Jechał 26 km/h za szybko, mimo że jezdnia była mokra, a scania miała niesprawny układ hamulcowy. Na łuku krajowej 19-stki Leszek Ł. zaczął gwałtownie hamować. Chciał uniknąć zderzenia z osobówką. Tir obrócił się wokół własnej osi i stanął w poprzek drogi. Hyundai z impetem uderzył w tył naczepy. 43-latek i 50-letni pasażer zginęli na miejscu.

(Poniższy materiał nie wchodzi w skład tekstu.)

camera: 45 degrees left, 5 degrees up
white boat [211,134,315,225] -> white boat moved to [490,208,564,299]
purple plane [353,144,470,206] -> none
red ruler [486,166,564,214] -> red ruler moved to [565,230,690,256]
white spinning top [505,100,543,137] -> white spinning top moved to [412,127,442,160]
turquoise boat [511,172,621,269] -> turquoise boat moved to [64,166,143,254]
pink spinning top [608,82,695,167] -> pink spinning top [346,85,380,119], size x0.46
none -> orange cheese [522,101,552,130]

To fakty, z którymi nikt nie polemizuje. Ale oskarżony twierdzi, że o niesprawnych hamulcach nic nie wiedział. Pojazd miał przecież aktualne badania techniczne i mechanizmy, które miały ostrzegać przed spadkiem ciśnienia, włącznie z unieruchomieniem silnika. - Żaden z systemów nie zadziałał - przekonywał obrońca Sąd Okręgowy w Białymstoku, gdzie w czwartek ruszył proces apelacyjny.
Czy w marcu 2014 r. oskarżony z premedytacją złamał przepisy? Nawet biegli są podzieleni. „Jeśli kierowca łagodnie prowadził pojazd, wady mogły się nie ujawnić” - brzmi jedna z tez.
- Wątpliwości należy rozstrzygać na korzyść oskarżonego. Sąd rejonowy zrobił odwrotnie - podkreślał obrońca. Wnosił o warunkowe zawieszenie. - 4 lata więzienia? To kara rażą niewspółmierna - uważa.
Prokurator nie krył oburzenia. - W zestawieniu z tak tragicznymi skutkami kara jest adekwatna - mówił. - Oskarżony twierdzi, że nie widział żadnych wskaźników. Ale nie ma to znaczenia. Tego dnia przejechał 370 km. Jako doświadczony kierowca musiał odczuć niesprawny układ hamulcowy.
Leszek Ł. ma też orzeczony 4-letni zakaz prowadzenia pojazdów i po 5 tys. zł dla rodzin ofiar. Wyrok za dwa tygodnie.